Sofia Liguori, an AI research engineer at Google DeepMind in the UK, said she signed the letter because she believes Google has failed to discuss with workers any concrete red lines about usage of its AI on classified or other networks. In addition, she believes it would be impossible for the company to monitor and limit how its AI tools are actually used on “air-gapped” classified systems — isolated from the public internet or other unsecured networks.
Liguori, a trained theoretical physicist from near Milan, said the main response to worker concerns about the US military’s use of Google AI has been to encourage the workforce to trust company leadership to sign good contracts.
“But it’s all left very broad,” she said. “Agentic AI is particularly concerning because of the level of independence it can get to. It’s like giving away a very powerful tool at the same time as giving up on any kind of control on its usage.”

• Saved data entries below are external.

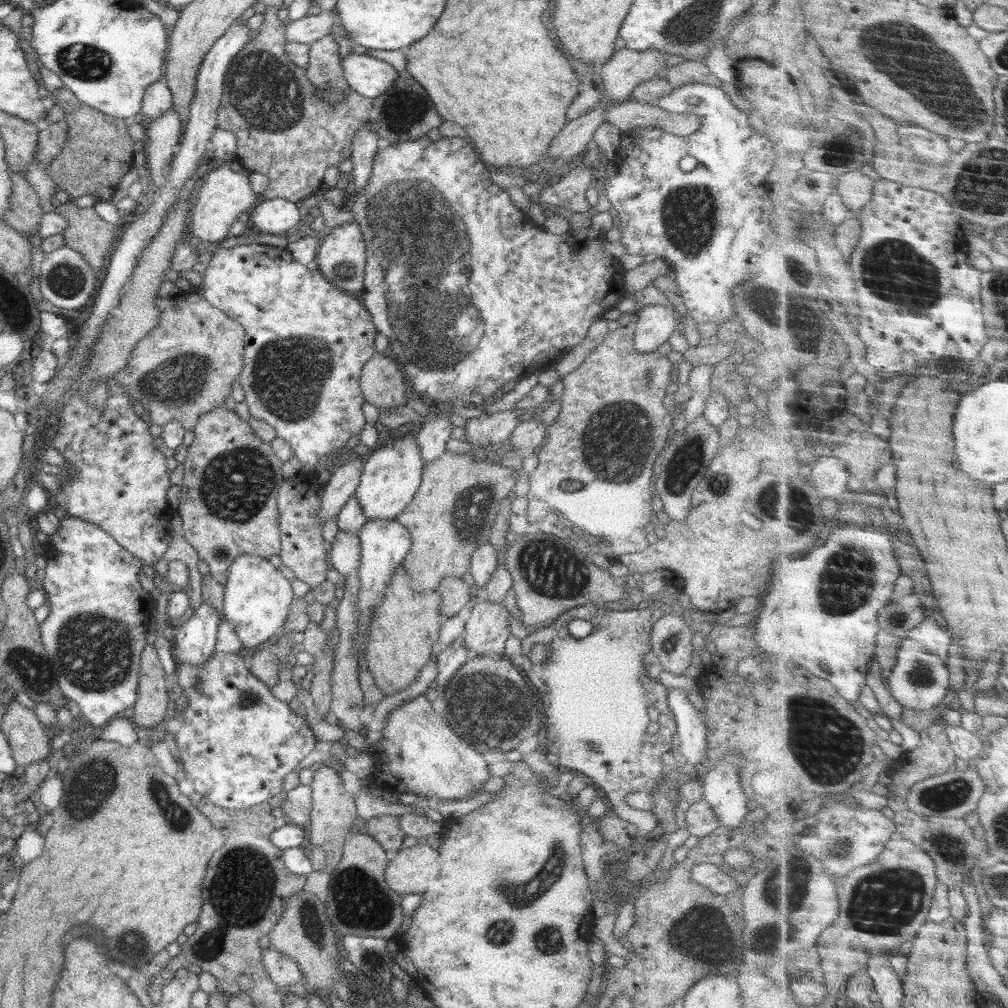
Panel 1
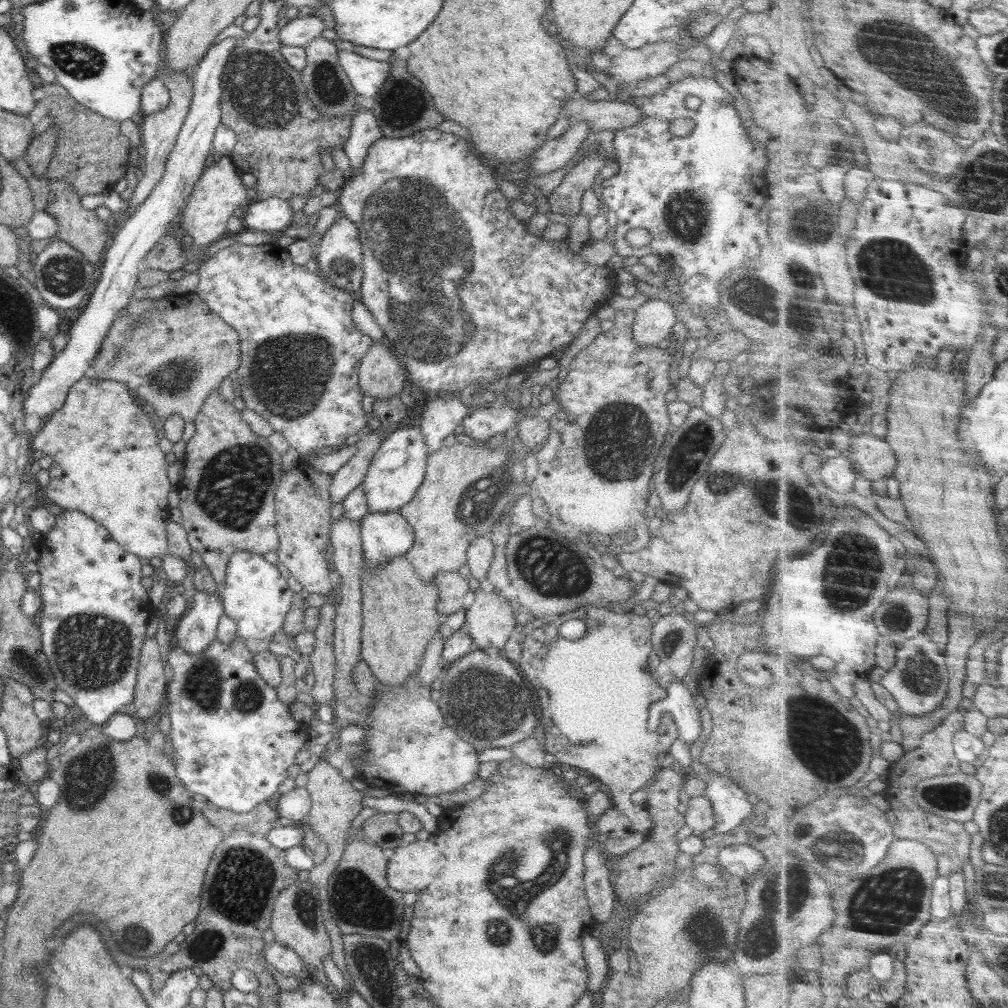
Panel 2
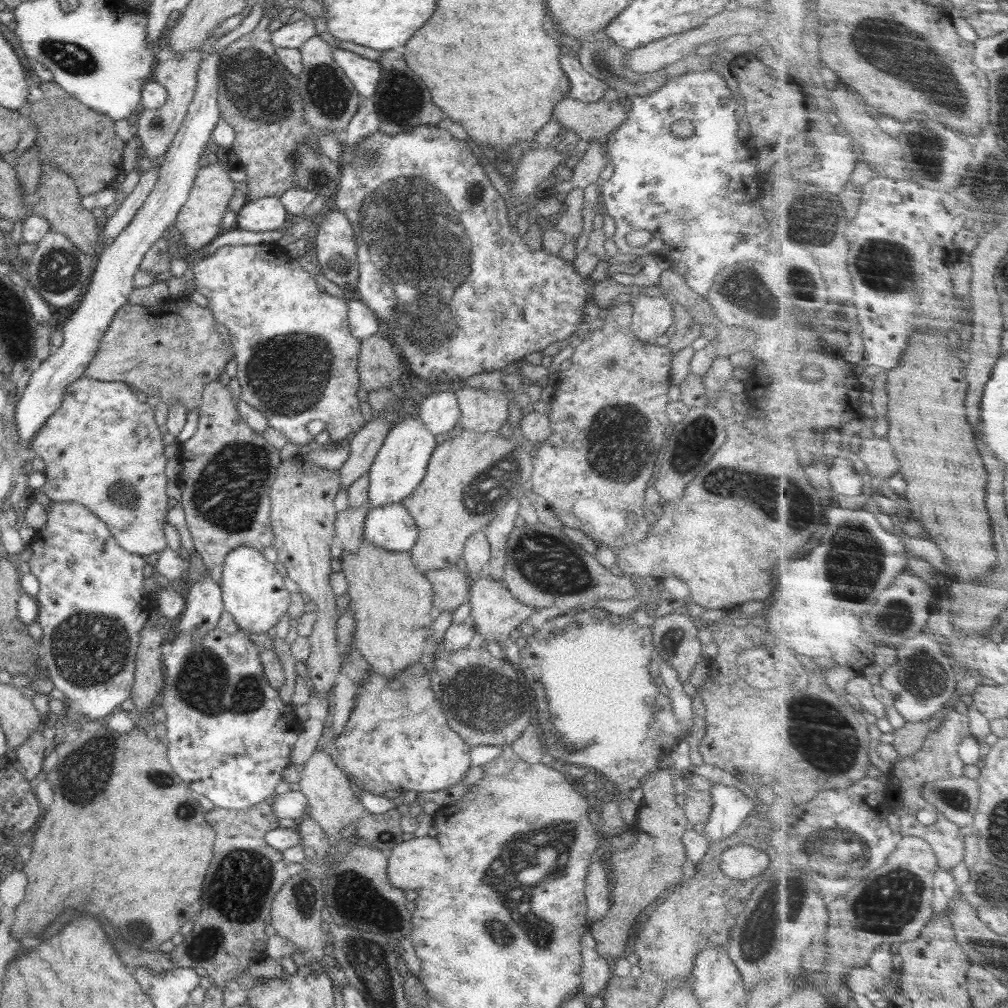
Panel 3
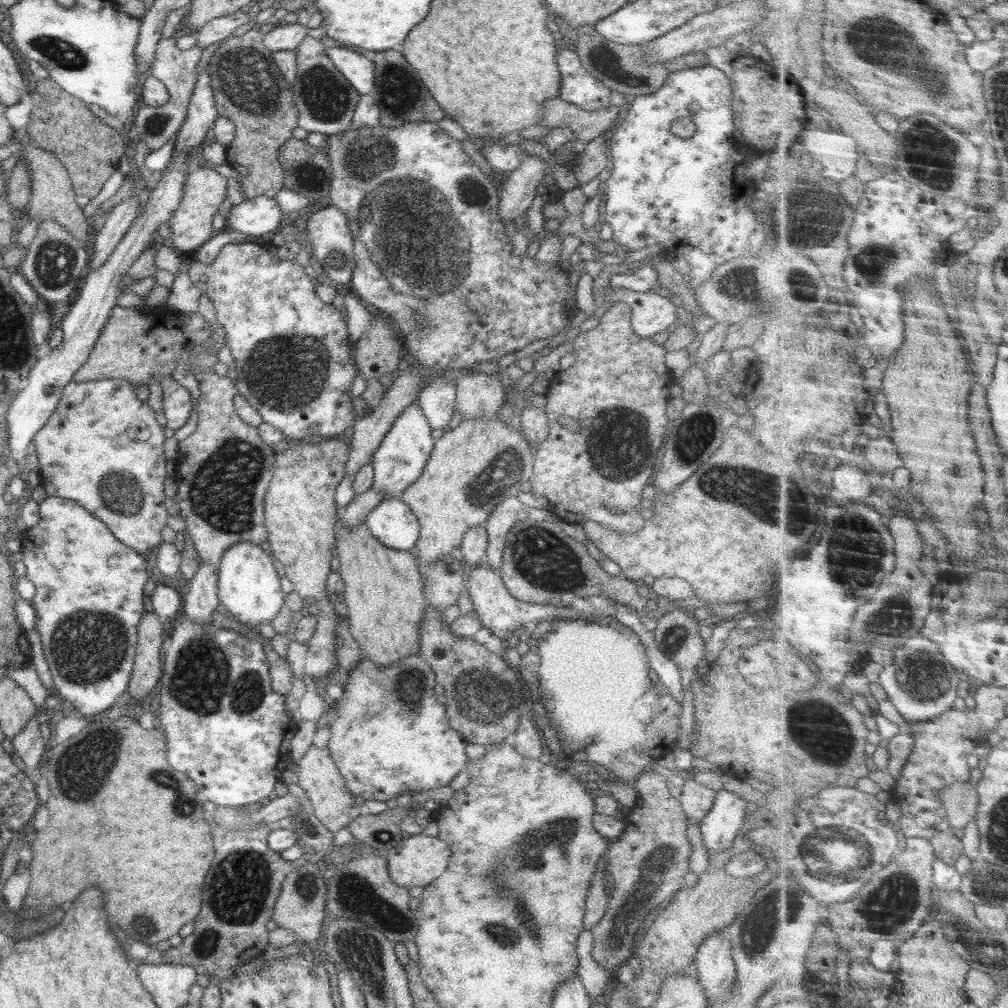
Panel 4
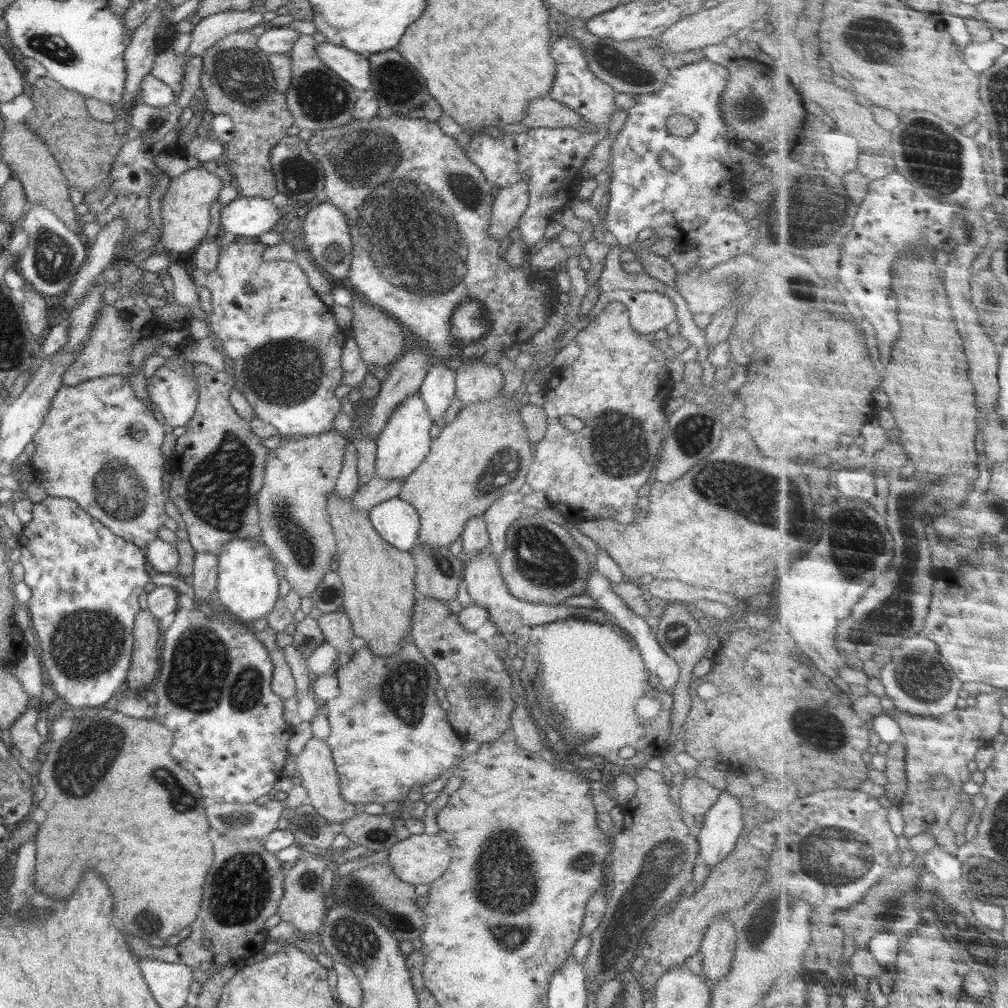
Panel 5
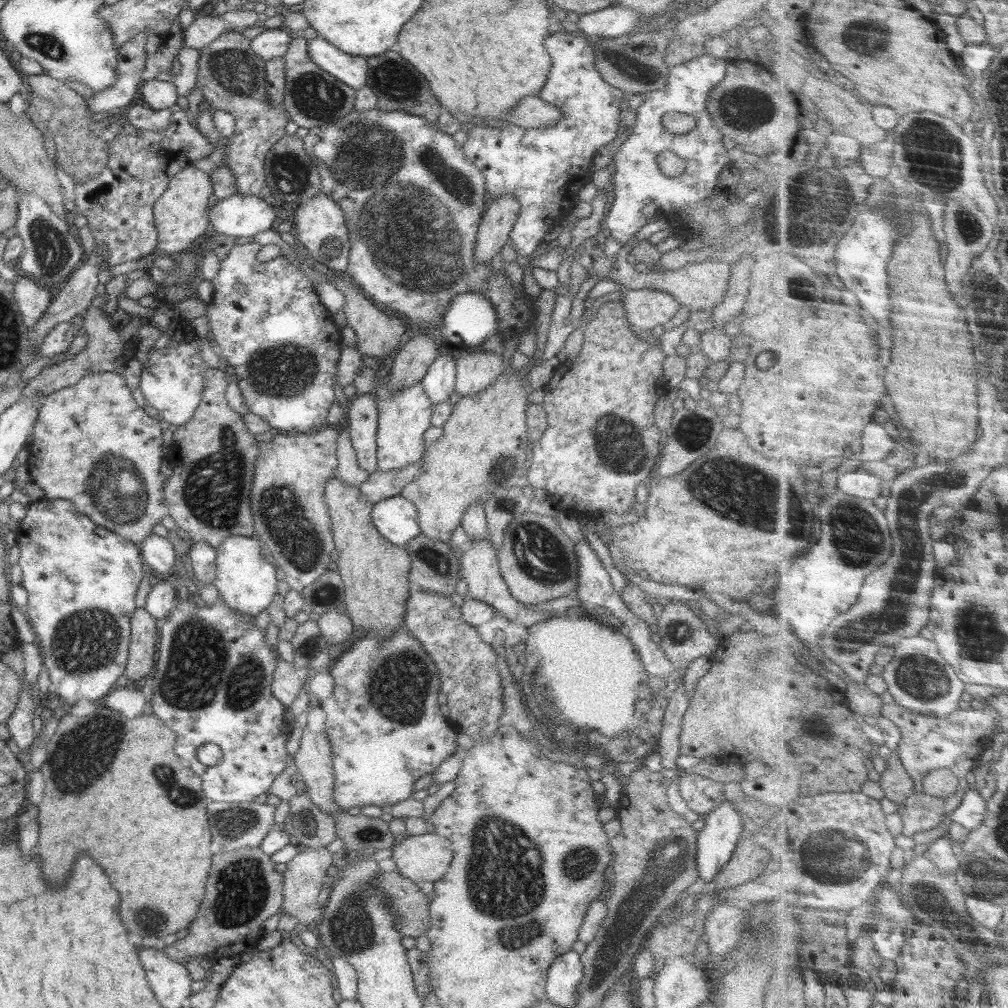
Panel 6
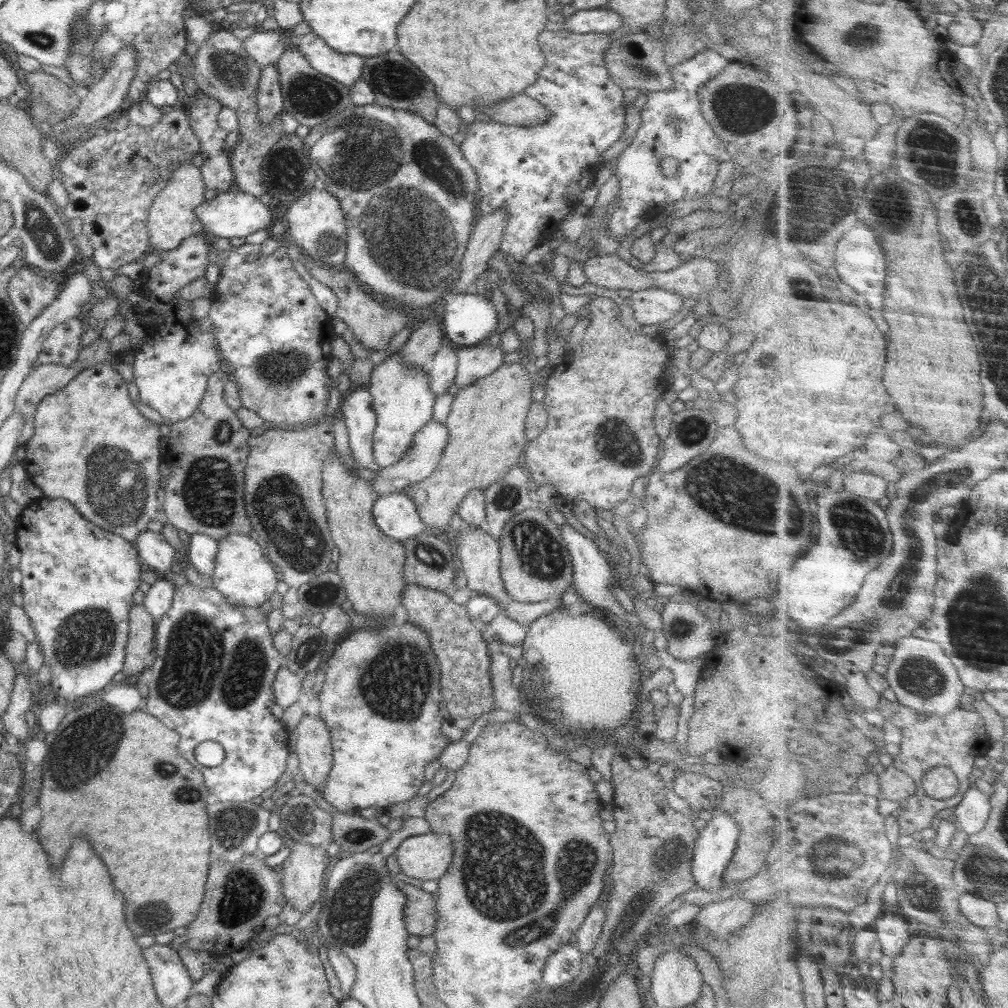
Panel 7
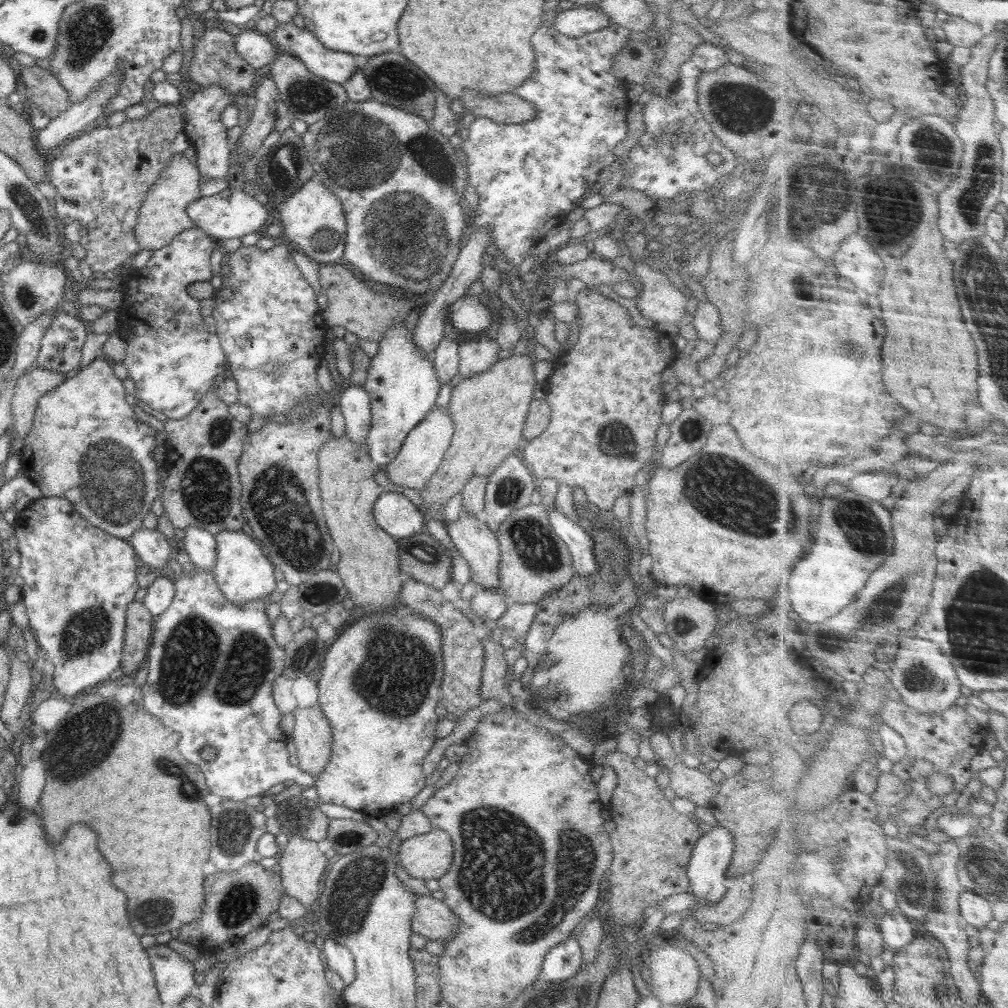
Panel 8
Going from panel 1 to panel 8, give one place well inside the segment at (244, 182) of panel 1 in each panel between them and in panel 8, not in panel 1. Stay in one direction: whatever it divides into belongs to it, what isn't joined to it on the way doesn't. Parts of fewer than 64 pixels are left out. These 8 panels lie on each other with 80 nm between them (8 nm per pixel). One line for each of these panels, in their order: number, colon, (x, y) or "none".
2: (219, 191)
3: (200, 219)
4: (205, 189)
5: (185, 207)
6: (180, 215)
7: (172, 218)
8: (163, 215)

Organizers said signatories of the letter include more than 20 directors, senior directors, and vice presidents, in addition to a number of senior employees at Google DeepMind, the company’s AI research laboratory that seeks to keep Google at the cutting edge of the AI race while unlocking applications that could benefit humanity.
A protest in 2018 by Google workers over the company’s work with the US military marked a previous high point of tension between the Pentagon and Silicon Valley. The employees said they were appalled to learn that Google had signed on to work on what they termed “the business of war” under Project Maven, a Pentagon effort to use AI to detect and analyze objects on drone video feeds.

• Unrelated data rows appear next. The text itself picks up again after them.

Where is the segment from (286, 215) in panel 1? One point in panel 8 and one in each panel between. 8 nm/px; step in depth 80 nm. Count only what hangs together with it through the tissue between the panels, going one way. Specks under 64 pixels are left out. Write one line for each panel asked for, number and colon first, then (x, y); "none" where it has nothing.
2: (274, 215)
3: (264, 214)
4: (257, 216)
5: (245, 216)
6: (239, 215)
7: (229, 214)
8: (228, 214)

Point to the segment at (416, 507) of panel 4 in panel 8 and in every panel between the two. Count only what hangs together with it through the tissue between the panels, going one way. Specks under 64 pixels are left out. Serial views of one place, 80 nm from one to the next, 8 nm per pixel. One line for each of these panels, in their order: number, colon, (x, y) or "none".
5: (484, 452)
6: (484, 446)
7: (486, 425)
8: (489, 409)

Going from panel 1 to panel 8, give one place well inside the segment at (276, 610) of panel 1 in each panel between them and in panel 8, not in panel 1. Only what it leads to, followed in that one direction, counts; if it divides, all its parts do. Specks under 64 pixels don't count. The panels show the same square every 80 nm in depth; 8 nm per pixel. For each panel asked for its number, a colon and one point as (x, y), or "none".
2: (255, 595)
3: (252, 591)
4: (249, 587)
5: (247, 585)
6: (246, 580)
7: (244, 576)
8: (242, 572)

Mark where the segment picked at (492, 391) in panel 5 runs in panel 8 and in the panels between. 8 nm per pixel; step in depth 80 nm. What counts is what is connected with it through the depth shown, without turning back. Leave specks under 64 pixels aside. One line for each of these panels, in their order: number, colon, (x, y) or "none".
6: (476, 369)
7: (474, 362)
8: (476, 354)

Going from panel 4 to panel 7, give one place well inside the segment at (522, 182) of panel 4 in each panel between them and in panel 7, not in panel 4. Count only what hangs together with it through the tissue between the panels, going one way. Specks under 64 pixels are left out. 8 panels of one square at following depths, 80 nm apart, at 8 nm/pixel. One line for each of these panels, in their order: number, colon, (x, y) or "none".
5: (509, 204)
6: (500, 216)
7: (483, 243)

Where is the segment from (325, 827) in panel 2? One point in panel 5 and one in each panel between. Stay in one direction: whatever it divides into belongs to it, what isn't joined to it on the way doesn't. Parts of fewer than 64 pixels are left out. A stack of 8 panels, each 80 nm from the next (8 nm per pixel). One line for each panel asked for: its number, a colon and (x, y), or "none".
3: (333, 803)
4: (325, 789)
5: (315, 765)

In the face of protests and resignations, the company ultimately introduced new AI principles and decided against renewing its contract for Project Maven. But last year, Google removed a passage from its artificial intelligence principles that pledged to avoid using the technology in potentially harmful applications, such as weapons.
The organizers of Monday’s letter said in a statement that “Maven is not over.”
“Workers are going to continue organizing against the weaponization of Google’s AI technology until the company draws clear, enforceable lines,” they said.
In recent years, Google has strengthened its ties with the Pentagon.
In March, for instance, the company made available its Gemini AI agents for the Pentagon’s three million-strong workforce at the unclassified level, after previously making available its Gemini chatbot in December.
Emil Michael, the under secretary of defense for research and engineering, told Bloomberg in March that the Pentagon would start with unclassified usage of Google’s Gemini agents and “then we’ll get to classified and top secret.” He added that talks with Google over using the company’s AI agents on the classified cloud were already underway.
In April, the Information, a publication focused on the technology industry, subsequently reported that negotiations are underway between Google and the Pentagon for “all lawful uses” of the company’s AI tools. That description falls short of red lines cited by leadership at rival Anthropic, which worried all lawful use could feasibly include using AI on fully autonomous weapons systems and for domestic mass surveillance.
The Pentagon strongly contested such characterizations and argued commercial companies shouldn’t be able to dictate usage policies during wartime or preparations for war.